There are, however, many areas of North Dakota, and into South Dakota, that have been slated for potential future drilling, or mining for minerals of all kinds, which have what are referred to as “dormant minerals.” If there are severed estates and the minerals have not been mined or leased for a long time, there is a way for the surface owner to reunite the mineral estate with the surface estate.
The North Dakota Dormant (Abandoned) Minerals Act was enacted in 1983. The act provides a way to reunite the severed mineral and surface estates when the minerals are abandoned within the meaning of the statute. The Act covers not only oil and gas, but other minerals such as coal, clay, gravel and uranium. Thus, it is a process that mineral and surface owners alike should be aware of even if they are not living in the heart of oil country.
The act requires mineral owners to “use” their minerals every 20 years. The most typical “uses” of the minerals include selling or conveying them, having actual mineral production on the lands and leasing the minerals. When it is impossible or impractical to “use” the minerals in these ways, it is also possible and advisable for a mineral owner to file a “statement of claim.” The statement of claim is a fairly simple statement recorded with the county recorder stating the name of the owner and the mineral estate that owner is claiming.

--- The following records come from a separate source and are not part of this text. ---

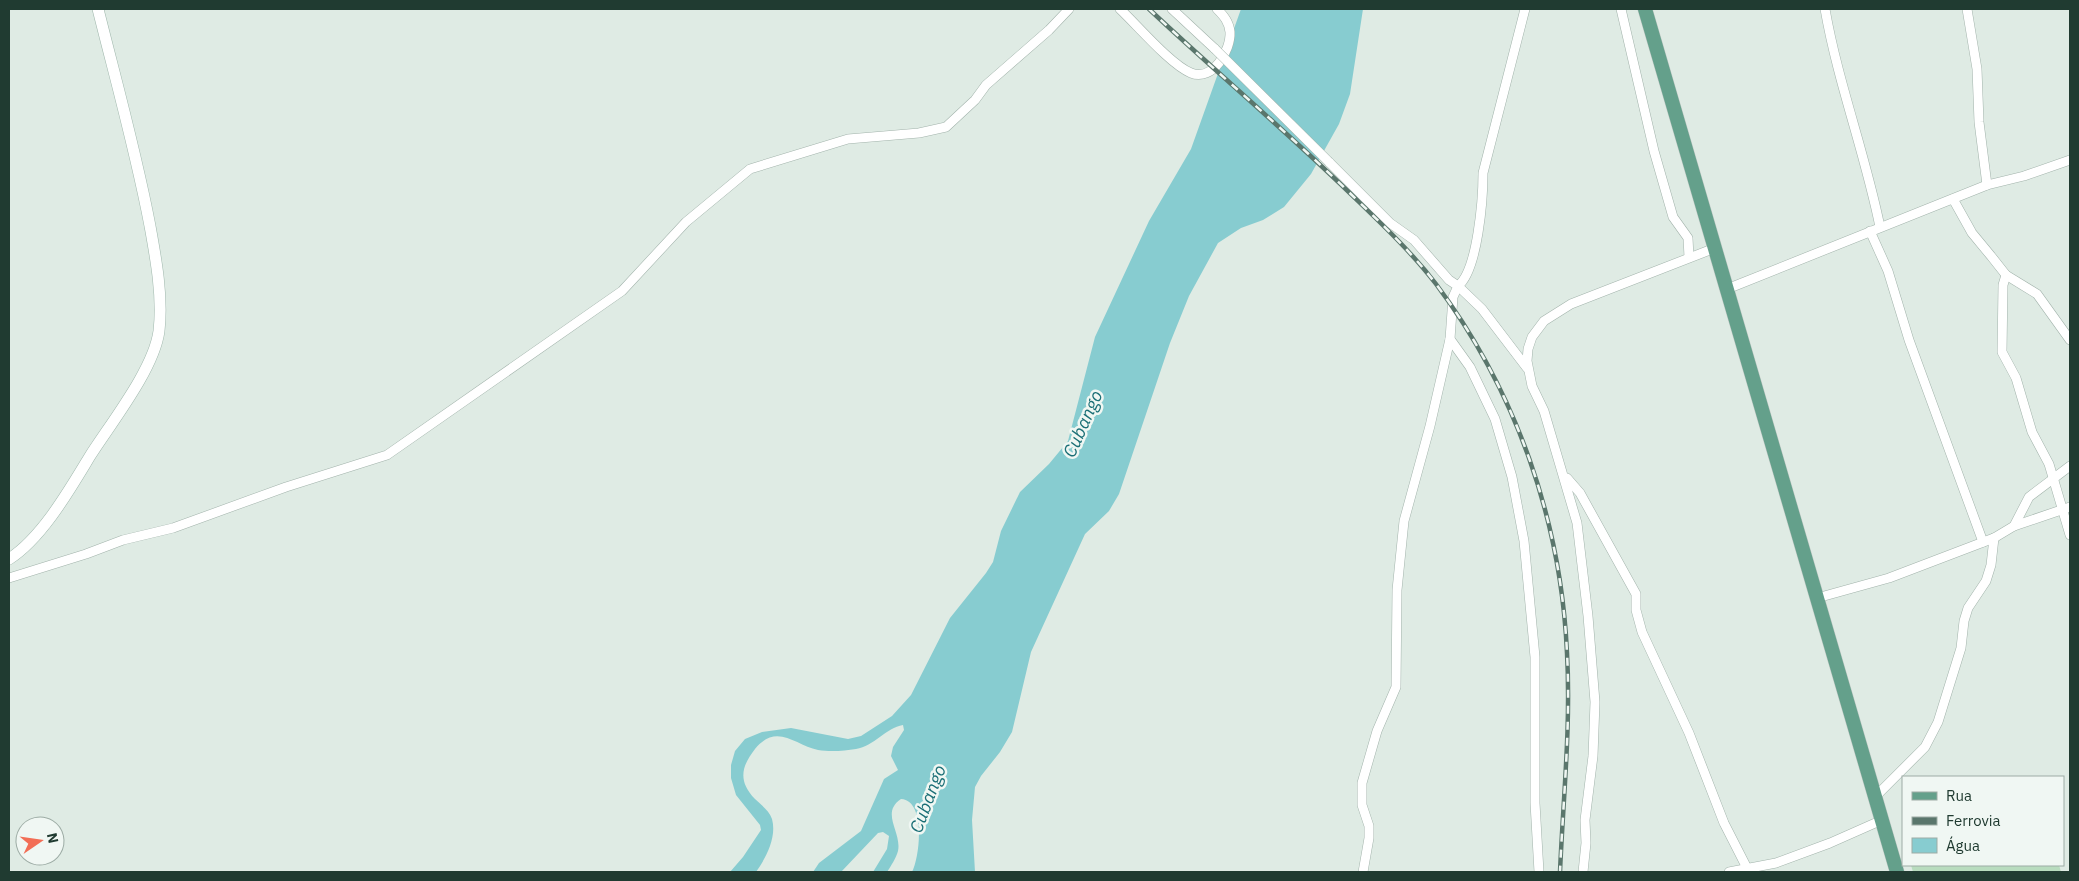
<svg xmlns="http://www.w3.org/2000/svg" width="2079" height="881" viewBox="0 0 2079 881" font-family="'IBM Plex Sans',sans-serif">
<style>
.green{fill:#b8dcbe}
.water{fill:#87ccd0}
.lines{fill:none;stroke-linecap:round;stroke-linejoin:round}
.street-casing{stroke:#a2b3ab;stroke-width:10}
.secondary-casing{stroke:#9eb6ab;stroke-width:12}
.primary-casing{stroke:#c1c8c5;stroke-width:15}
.street{stroke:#fff;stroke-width:9}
.secondary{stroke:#fff;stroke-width:11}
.primary{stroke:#64a08b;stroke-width:14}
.rail-casing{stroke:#5a766c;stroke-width:4.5}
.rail{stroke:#f0f7f3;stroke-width:2.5;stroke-dasharray:8;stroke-linecap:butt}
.street-bridge-casing{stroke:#a2b3ab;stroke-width:10;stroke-linecap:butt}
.street-bridge{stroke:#fff;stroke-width:9}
.labels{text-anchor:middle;stroke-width:5;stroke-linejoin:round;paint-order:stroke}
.water-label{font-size:18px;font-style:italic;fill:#1b6f76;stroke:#f0f7f3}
</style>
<rect width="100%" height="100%" fill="#dfebe4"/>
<polygon class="green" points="1911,865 2059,865 2061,872 1913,872"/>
<path class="water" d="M 1241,9 L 1363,9 L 1350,94 L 1339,124 L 1311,174 L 1284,207 L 1263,220 L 1241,228 L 1218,243 L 1189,296 L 1170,343 L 1119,494 L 1109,511 L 1085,534 L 1031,652 L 1012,732 L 1000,752 L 981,776 L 975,787 L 972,820 L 975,872 L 912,872 C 920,857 926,800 901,799 C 880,813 902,832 898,851 C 896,858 891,866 887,872 L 873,872 L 887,849 L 889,836 L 883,832 L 878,833 L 841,872 L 813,872 L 819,863 L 861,831 L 884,779 L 898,770 L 891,756 L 893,747 L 904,730 L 903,725 C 886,728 874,746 856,749 C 844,751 830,752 818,750 C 796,746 777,722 755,749 C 741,767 738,781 755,799 C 761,805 769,810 772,819 C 777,837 766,858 756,872 L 730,872 L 743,857 L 761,830 L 760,825 L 736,795 L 731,778 L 731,765 L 735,751 L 745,739 L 762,732 L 791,728 L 848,739 L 861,736 L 892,716 L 911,695 L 950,618 L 986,573 L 993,562 L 1001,531 L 1020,492 L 1049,464 L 1068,441 L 1095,337 L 1149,221 L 1191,149 Z"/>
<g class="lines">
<defs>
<g id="street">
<path d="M 1120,9 C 1137,25 1171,65 1191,73 C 1213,82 1231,50 1230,32 C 1229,22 1224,16 1217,9"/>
<polyline points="1172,9 1215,49"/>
<path d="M 1525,9 L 1483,173 C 1483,198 1478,270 1458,286 L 1482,309 L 1527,368"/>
<polyline points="1621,9 1654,151 1673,217 1688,238 1689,257"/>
<path d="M 1825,9 C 1838,83 1865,153 1880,227"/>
<polyline points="1967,9 1977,69 1979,122 1987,185"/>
<polyline points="1329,162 1390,223 1414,240 1449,280 1458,286 1453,297 1450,339 1470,367 1495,419 1512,477 1524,541 1535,657 1535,803 1539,872"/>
<polyline points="1953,199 1972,233 1991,256 2006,275 2037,294 2070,340"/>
<polyline points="1870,231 1888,271 1909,340 1983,542"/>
<polyline points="2006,275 2003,285 2002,352 2016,378 2032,432 2049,464 2070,535"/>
<polyline points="1727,289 1987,185 2024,176 2070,160"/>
<polyline points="1567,478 1580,493 1636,594 1636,610 1642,632 1689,733 1724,823 1749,872"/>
<polyline points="2014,526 2029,497 2070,466"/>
<polyline points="9,578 86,554 123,540 173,528 286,487 387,455 622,291 686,222 750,169 848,139 919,133 946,127 975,100 986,85 1049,30 1069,9"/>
<polyline points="1817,598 1889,578 1994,538 2014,526 2070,507"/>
<polyline points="1875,797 1925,747 1938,722 1961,648 1964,621 1968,608 1986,581 1991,565 1994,538"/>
<polyline points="1363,872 1369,838 1369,826 1362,805 1362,783 1377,731 1396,687 1397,590 1404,521 1430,426 1450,339"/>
<polyline points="1583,872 1586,843 1585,820 1593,756 1595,702 1588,616 1577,523 1544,411 1532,386 1527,361 1528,349 1532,337 1544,321 1571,304 1715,248"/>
<polyline points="1729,872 1776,863 1830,843 1882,820"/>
</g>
<path id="secondary" d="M 9,559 C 42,538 70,489 90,456 C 111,423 154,369 159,331 C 163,297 156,259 150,226 C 136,152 116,81 98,9"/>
<polyline id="primary" points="1645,9 1897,872"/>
</defs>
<use href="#street" class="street-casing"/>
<use href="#secondary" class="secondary-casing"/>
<use href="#primary" class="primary-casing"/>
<use href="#street" class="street"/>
<use href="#secondary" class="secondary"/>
<use href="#primary" class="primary"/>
<defs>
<path id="rail" d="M 1149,9 C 1218,74 1291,135 1359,202 C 1386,228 1413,254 1436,284 C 1516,391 1561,520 1567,653 C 1571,726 1563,800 1560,872"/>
</defs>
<use href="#rail" class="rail-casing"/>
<use href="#rail" class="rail"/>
<defs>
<polyline id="street-bridge" points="1215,49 1329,162"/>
</defs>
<use href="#street-bridge" class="street-bridge-casing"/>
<use href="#street-bridge" class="street-bridge"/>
</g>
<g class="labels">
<g class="water-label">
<text transform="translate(1083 424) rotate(-66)" y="6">Cubango</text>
<text transform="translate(928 799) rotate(-69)" y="6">Cubango</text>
</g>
</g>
<rect width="2079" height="881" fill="none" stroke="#203b31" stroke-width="20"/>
<rect x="1902" y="776" width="162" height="90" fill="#f0f7f3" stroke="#9daca5"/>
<rect x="1912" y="792" width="25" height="8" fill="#64a08b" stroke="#9daca5"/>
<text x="1946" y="801" font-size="15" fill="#203b31">Rua</text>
<rect x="1912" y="817" width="25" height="8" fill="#5a766c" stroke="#9daca5"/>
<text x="1946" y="826" font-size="15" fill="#203b31">Ferrovia</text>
<rect x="1912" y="838" width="25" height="15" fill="#87ccd0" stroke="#9daca5"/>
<text x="1946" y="851" font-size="15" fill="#203b31">Água</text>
<g transform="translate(40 841) rotate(77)"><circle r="24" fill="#f0f7f3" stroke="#9daca5"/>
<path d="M0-4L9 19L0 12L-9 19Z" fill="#f26e56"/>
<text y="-8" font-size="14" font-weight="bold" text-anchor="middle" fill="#203b31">N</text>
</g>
</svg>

If the mineral owner does not “use” the minerals in any given 20-year period, there is a process in place through which the surface owner can reclaim those mineral interests, and reunite the surface and mineral estates. While there remains some dispute about exactly what the act requires, in general, the surface owner seeking to recover the minerals must give notice by publication of the lapse (or non-use) of the mineral interest once a week for three weeks in the official county newspaper in the county where the minerals are located. If the address of the last known mineral owner is shown of record, the notice must be sent directly to that owner.
In most circumstances, the surface owner should also conduct a “reasonable inquiry” in an attempt to determine the owner’s address in order to send a notice. There has been some debate in the courts regarding what constitutes a “reasonable inquiry,” and more recently, a statutory amendment on this issue, so consulting with an attorney is always a good idea.
Finally, if the mineral owner does not respond by filing a statement of claim, it may be necessary to file a quiet title action to finalize the process of reclaiming the mineral interests.
South Dakota has a similar statute, and just recently passed some amendments so its statute almost mirrors North Dakota’s.
With the prospect of diamond mines in northeast North Dakota, potential coal uranium exploration in southwest North Dakota, and well as uranium mining in North Dakota and South Dakota, and the Tyler Formation extending through much of North Dakota and into South Dakota, it is important for both surface owners and mineral owners to know their rights with respect to dormant minerals.